Samhain 2010

Die dunkelste Jahreszeit ist für mich nicht rund um das Julfest, sondern Samhain. Das Laub fällt, es regnet und nebelt, die Bäume heben sich schwarz vom grauen Himmel ab, wenn es dämmert. Zu Jul ist dann oftmals Schnee und die Mondin durchläuft ihre höchste Bahn im Jahreslauf. Auch die Gefühlswelt betreffend ist Samhain am Dunkelsten, es geht schließlich um Tod, Trauer, Loslassen und Transformation, ehe mit der schmalen Sichel des Neuen Mondes auch das Neue Jahr beginnen kann. Erst wenn ich ganz unten am Talboden angekommen bin, kann es wieder bergauf gehen. Das ist für mich Neujahr. Das aufgesetzte Fröhlichsein mitten in den Raunächten, was sich Silvester nennt, ist schon seit Jahren ein Horror für mich, in dem ich mich einfach nur verkriechen möchte, bis diese ganze Ballerei ein Ende hat und die stinkenden Rauchschwaden verbrannten Feuerwerks sich verzogen haben. Es ist völlig in Ordnung, wenn den anderen das Spaß macht, mir eben nicht.

Dieses Jahr war Samhain mehr als ausgiebig Thema bei mir. Angefangen von der Göttin in Deutschland, wo wir schon vorgezogen feierten, über eine merkwürdige Veranstaltung an einem dunklen Weiher, bei der man angeblich Lichter sehen konnte (ich habe nur die Spiegelung unserer Kerzen gesehen, vielleicht war es ja das?) bis hin zum stillen Kartenlegen für das kommende Jahr und einer kombinierten Geburtstagsfeier an einem See habe ich glaub ich noch nie so intensiv Samhain erlebt. Kein Wunder also, wenn sämtliche dunklen Seiten hervortreten aus den Schatten und Tiefen meiner Seele. Nennt sich dann wohl Herbstdepression.

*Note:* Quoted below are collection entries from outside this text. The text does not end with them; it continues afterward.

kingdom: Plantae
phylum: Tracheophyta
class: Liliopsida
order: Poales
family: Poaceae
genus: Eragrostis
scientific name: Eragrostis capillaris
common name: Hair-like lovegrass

Das Highlight war sicherlich das Kartenlegen in meinem Zimmer, nachdem ich ein Altarbild gemalt hatte und meine Ecke neu gestaltet hatte. Das Jahr dürfte laut meinen Karten, die sich in den letzten Jahren nie getäuscht hatten, spannend und mühsam werden. Harte Arbeit also an mir selbst.

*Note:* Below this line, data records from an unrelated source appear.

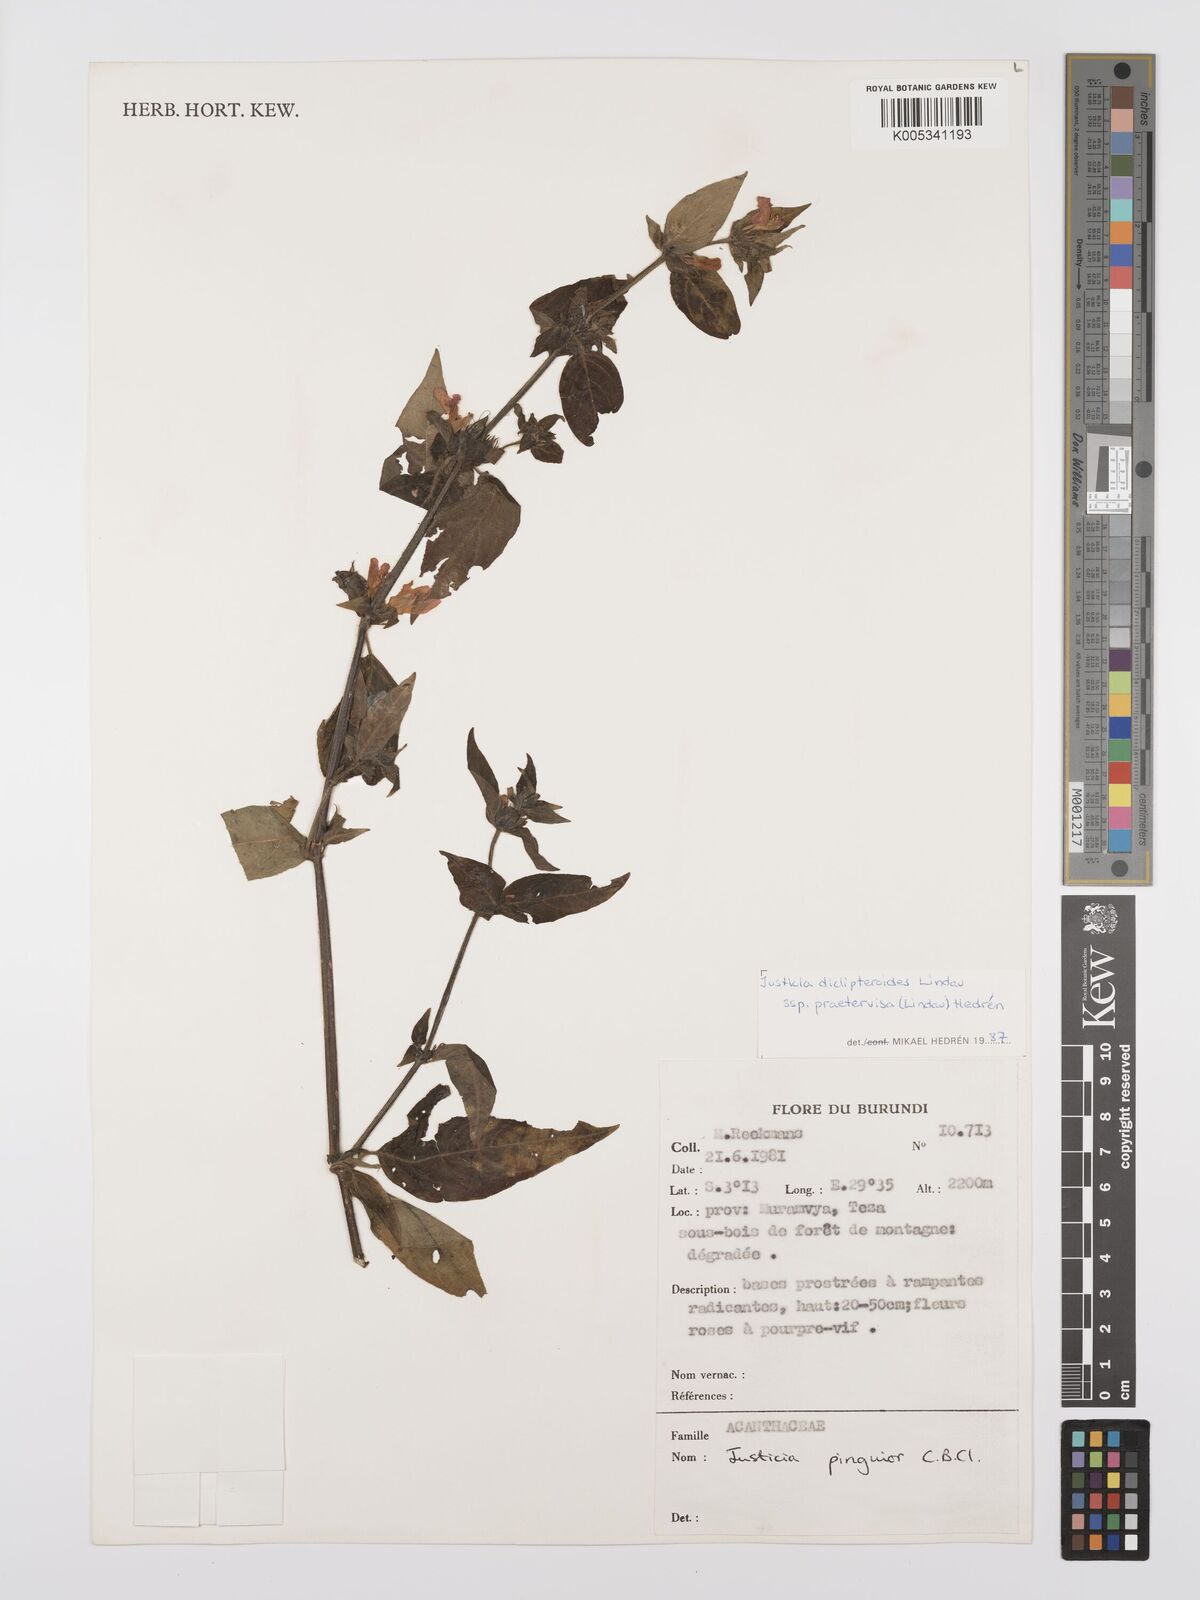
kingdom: Plantae
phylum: Tracheophyta
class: Magnoliopsida
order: Lamiales
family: Acanthaceae
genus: Justicia
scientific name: Justicia diclipteroides
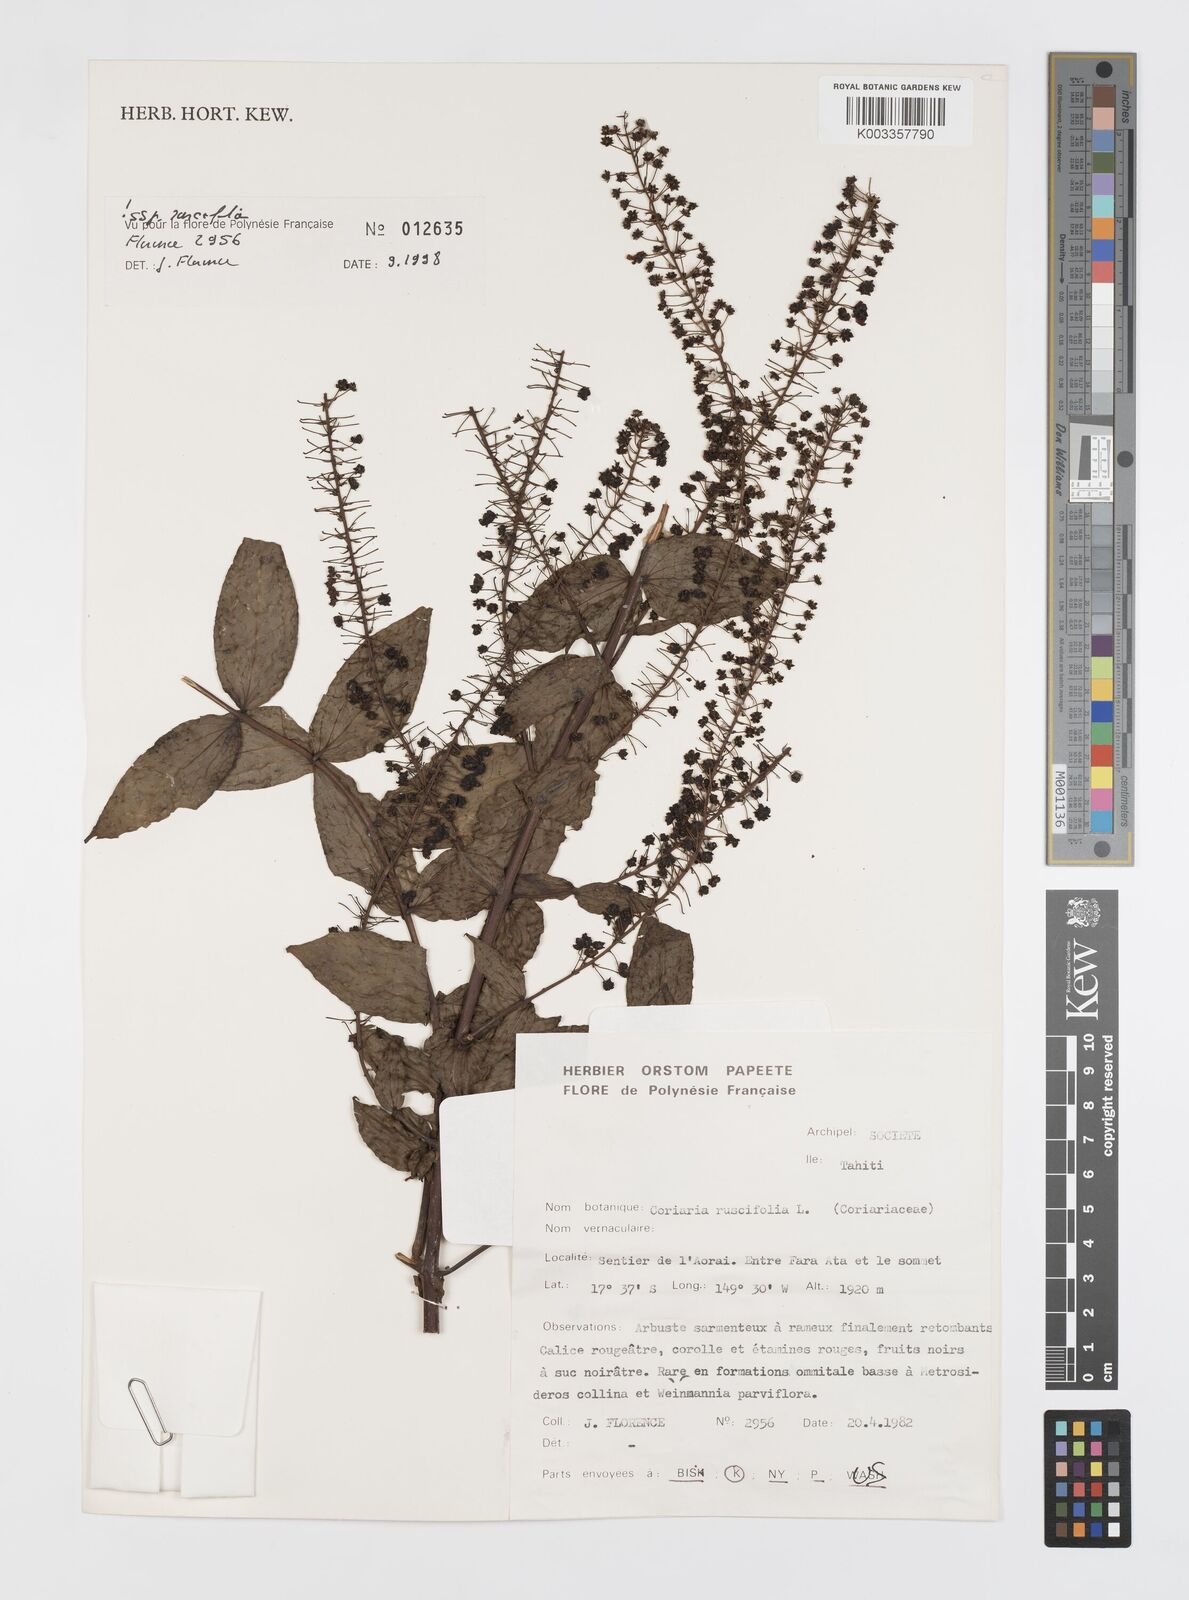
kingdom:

Das zweite Highlight war unser Frauentreffen am kleinen Waldsee. Hier unten im großen Becken steigen die Nebel schon bei Sonnenuntergang empor, so dass man nie Sterne sehen kann (für eine Sternenelfe absolut das letzte, was sie gebrauchen kann). Am See, der weiter oberhalb des Wörthersees liegt, brauchen die Nebel länger. Ich war als erste von uns am Parkplatz, lag im Kofferraum des geräumigen Autos und sah in die Sterne. Das Band der Milchstraße zog sich quer über den Himmel und es blinkte und winkte nur so herab, während die Fichten sich im leichten Abendwind wiegten.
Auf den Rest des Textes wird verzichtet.